● What is being asked:
Your task is to gather the lines below that hold the string "remotes".

● Exercise material:
Content starts

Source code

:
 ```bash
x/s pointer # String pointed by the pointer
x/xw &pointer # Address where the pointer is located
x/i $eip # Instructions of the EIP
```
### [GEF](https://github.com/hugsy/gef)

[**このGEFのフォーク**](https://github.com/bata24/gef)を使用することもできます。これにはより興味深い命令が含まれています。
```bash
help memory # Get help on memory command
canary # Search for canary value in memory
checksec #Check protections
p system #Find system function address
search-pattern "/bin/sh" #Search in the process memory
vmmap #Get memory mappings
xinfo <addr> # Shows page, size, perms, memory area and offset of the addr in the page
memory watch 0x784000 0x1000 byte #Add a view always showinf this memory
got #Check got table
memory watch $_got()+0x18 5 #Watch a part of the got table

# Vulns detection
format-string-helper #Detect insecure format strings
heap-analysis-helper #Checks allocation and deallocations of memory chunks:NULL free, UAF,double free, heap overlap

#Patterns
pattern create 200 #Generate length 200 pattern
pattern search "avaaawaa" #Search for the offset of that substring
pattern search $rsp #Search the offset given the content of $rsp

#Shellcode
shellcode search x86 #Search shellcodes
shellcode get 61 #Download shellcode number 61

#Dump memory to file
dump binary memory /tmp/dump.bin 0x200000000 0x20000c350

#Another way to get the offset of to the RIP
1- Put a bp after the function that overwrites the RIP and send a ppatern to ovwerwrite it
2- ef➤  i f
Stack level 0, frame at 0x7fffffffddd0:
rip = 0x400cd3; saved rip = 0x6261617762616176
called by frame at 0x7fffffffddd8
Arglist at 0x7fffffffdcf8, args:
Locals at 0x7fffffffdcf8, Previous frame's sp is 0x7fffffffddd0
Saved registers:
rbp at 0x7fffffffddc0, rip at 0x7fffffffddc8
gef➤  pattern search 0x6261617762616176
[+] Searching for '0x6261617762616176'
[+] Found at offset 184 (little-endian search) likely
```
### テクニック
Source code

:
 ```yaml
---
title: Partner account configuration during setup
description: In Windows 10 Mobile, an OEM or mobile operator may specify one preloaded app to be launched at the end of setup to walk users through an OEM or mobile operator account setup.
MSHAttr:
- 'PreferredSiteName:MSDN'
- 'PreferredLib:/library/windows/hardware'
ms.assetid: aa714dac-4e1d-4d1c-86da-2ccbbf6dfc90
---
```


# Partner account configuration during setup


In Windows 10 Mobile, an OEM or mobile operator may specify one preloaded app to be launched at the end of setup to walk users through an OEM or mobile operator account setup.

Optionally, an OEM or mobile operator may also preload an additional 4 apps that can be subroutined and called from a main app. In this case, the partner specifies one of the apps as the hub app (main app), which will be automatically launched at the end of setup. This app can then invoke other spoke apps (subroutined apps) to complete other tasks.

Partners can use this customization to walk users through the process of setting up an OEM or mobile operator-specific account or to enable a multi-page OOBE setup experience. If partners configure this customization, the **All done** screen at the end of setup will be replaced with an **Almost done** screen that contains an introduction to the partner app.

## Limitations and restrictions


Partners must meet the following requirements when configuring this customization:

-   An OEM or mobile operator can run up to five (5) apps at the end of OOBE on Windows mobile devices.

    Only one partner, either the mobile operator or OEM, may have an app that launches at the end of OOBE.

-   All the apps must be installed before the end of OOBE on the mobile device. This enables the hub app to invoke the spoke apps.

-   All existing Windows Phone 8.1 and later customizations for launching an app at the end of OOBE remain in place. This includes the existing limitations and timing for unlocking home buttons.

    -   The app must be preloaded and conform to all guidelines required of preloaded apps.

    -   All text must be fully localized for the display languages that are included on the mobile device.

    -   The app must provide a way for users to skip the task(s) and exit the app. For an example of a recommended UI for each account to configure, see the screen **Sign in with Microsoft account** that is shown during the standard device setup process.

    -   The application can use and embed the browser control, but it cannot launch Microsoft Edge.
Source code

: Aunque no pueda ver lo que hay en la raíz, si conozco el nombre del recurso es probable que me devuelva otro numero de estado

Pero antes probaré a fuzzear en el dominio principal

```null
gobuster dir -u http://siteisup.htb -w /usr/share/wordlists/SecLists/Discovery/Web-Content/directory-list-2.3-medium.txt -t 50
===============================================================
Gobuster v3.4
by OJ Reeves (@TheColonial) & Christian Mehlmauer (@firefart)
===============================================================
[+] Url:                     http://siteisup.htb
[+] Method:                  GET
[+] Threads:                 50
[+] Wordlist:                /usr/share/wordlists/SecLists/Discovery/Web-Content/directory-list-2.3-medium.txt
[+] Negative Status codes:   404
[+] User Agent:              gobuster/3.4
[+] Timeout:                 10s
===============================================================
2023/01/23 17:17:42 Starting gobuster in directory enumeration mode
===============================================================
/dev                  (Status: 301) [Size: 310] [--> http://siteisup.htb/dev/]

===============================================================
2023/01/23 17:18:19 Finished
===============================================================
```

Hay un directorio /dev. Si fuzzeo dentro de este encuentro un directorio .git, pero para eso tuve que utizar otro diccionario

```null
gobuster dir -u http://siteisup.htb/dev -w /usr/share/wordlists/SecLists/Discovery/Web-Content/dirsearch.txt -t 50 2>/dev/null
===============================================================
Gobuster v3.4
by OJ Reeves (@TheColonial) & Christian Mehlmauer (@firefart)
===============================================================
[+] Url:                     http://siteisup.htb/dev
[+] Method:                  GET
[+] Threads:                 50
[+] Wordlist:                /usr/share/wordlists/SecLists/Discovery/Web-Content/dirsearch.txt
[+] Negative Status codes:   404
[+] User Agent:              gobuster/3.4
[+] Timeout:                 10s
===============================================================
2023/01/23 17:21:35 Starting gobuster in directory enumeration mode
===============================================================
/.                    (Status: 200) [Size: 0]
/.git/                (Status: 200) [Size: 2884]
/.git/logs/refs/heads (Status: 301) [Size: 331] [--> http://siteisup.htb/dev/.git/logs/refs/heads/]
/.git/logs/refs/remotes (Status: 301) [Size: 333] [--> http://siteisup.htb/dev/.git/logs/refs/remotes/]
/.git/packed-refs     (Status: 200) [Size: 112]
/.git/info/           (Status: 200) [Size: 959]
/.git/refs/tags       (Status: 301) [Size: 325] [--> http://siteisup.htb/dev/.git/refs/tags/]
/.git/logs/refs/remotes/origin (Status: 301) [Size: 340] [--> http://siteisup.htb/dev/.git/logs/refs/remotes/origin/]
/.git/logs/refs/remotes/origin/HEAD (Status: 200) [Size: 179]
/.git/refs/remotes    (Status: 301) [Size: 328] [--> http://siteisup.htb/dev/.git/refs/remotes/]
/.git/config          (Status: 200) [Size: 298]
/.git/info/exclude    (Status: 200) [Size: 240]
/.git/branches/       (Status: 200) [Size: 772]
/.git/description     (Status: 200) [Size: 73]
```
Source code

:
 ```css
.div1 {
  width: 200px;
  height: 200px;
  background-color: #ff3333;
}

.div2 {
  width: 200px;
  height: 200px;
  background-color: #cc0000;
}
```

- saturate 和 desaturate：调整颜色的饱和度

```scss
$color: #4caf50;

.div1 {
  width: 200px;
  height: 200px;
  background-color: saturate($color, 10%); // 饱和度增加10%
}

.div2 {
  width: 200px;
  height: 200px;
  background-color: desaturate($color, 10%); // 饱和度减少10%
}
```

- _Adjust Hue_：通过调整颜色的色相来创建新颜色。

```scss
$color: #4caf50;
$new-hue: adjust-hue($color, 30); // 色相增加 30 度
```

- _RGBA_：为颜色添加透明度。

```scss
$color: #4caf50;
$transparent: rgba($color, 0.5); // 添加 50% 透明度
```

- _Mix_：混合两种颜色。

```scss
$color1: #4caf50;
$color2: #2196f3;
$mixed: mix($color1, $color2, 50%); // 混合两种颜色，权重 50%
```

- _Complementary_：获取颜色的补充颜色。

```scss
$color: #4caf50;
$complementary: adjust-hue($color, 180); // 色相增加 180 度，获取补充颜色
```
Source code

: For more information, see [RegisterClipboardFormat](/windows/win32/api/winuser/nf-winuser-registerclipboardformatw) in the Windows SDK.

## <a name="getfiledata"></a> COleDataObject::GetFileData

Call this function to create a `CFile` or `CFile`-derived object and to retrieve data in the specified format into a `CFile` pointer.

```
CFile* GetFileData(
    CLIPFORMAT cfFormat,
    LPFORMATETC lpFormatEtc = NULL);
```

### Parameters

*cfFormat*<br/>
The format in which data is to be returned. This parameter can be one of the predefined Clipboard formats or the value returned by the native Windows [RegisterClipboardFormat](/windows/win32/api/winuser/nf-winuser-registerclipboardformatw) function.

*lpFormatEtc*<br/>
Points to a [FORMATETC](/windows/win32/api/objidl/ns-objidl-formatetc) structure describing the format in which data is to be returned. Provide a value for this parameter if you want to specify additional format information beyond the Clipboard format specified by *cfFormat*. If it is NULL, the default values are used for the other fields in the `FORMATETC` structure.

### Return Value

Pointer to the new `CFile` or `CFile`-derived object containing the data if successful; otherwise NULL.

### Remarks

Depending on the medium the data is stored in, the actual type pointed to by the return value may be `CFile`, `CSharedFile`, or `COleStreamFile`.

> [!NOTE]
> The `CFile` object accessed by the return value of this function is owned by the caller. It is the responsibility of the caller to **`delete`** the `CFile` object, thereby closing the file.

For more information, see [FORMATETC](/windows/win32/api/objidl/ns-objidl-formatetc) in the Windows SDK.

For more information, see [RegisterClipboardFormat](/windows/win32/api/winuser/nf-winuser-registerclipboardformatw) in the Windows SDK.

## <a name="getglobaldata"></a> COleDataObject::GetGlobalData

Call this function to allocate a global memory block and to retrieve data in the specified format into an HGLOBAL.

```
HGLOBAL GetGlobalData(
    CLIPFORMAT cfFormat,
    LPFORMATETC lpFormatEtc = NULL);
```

Content ends

● Output below:
/.git/logs/refs/remotes (Status: 301) [Size: 333] [--> http://siteisup.htb/dev/.git/logs/refs/remotes/]
/.git/logs/refs/remotes/origin (Status: 301) [Size: 340] [--> http://siteisup.htb/dev/.git/logs/refs/remotes/origin/]
/.git/logs/refs/remotes/origin/HEAD (Status: 200) [Size: 179]
/.git/refs/remotes    (Status: 301) [Size: 328] [--> http://siteisup.htb/dev/.git/refs/remotes/]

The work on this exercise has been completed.